GOAL OF THE EXERCISE: Start at the beginning of the material and stop after the line containing "0.143416, 0.692183, 0.349631]]". Reproduce those lines with "captioned" renamed to "labeled" and nothing else changed.

[Saved entries]
■ ■ ■ ■ ■
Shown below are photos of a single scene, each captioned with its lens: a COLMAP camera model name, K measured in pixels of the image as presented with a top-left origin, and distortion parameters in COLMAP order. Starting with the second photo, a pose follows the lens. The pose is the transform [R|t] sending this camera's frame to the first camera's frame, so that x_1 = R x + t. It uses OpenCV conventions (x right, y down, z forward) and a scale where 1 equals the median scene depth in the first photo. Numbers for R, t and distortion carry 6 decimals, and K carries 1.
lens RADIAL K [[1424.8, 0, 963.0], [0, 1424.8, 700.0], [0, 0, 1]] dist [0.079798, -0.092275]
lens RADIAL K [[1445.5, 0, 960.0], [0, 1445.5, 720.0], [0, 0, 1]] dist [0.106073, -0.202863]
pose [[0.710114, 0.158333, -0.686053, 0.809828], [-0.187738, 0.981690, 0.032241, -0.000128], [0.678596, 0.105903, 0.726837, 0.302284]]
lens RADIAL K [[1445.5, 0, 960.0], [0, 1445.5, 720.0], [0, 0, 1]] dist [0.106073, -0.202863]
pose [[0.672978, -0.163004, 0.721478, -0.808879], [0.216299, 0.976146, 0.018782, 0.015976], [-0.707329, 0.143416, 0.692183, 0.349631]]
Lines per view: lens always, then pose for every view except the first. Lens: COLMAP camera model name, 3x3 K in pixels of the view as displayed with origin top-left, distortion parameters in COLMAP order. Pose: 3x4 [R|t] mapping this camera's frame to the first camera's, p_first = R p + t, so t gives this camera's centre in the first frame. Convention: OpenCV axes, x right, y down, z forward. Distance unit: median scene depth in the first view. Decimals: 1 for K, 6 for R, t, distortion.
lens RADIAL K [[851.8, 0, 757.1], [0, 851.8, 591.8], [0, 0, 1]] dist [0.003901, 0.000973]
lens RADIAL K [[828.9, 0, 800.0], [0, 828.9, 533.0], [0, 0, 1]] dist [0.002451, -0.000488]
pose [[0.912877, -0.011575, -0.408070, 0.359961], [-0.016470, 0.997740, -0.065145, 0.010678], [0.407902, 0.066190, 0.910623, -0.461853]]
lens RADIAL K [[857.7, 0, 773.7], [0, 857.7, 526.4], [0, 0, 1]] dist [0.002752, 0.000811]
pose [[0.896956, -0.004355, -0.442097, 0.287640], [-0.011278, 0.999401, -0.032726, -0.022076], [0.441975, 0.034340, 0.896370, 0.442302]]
■ ■ ■ ■ ■
RESPONSE AREA:
Shown below are photos of a single scene, each labeled with its lens: a COLMAP camera model name, K measured in pixels of the image as presented with a top-left origin, and distortion parameters in COLMAP order. Starting with the second photo, a pose follows the lens. The pose is the transform [R|t] sending this camera's frame to the first camera's frame, so that x_1 = R x + t. It uses OpenCV conventions (x right, y down, z forward) and a scale where 1 equals the median scene depth in the first photo. Numbers for R, t and distortion carry 6 decimals, and K carries 1.
lens RADIAL K [[1424.8, 0, 963.0], [0, 1424.8, 700.0], [0, 0, 1]] dist [0.079798, -0.092275]
lens RADIAL K [[1445.5, 0, 960.0], [0, 1445.5, 720.0], [0, 0, 1]] dist [0.106073, -0.202863]
pose [[0.710114, 0.158333, -0.686053, 0.809828], [-0.187738, 0.981690, 0.032241, -0.000128], [0.678596, 0.105903, 0.726837, 0.302284]]
lens RADIAL K [[1445.5, 0, 960.0], [0, 1445.5, 720.0], [0, 0, 1]] dist [0.106073, -0.202863]
pose [[0.672978, -0.163004, 0.721478, -0.808879], [0.216299, 0.976146, 0.018782, 0.015976], [-0.707329, 0.143416, 0.692183, 0.349631]]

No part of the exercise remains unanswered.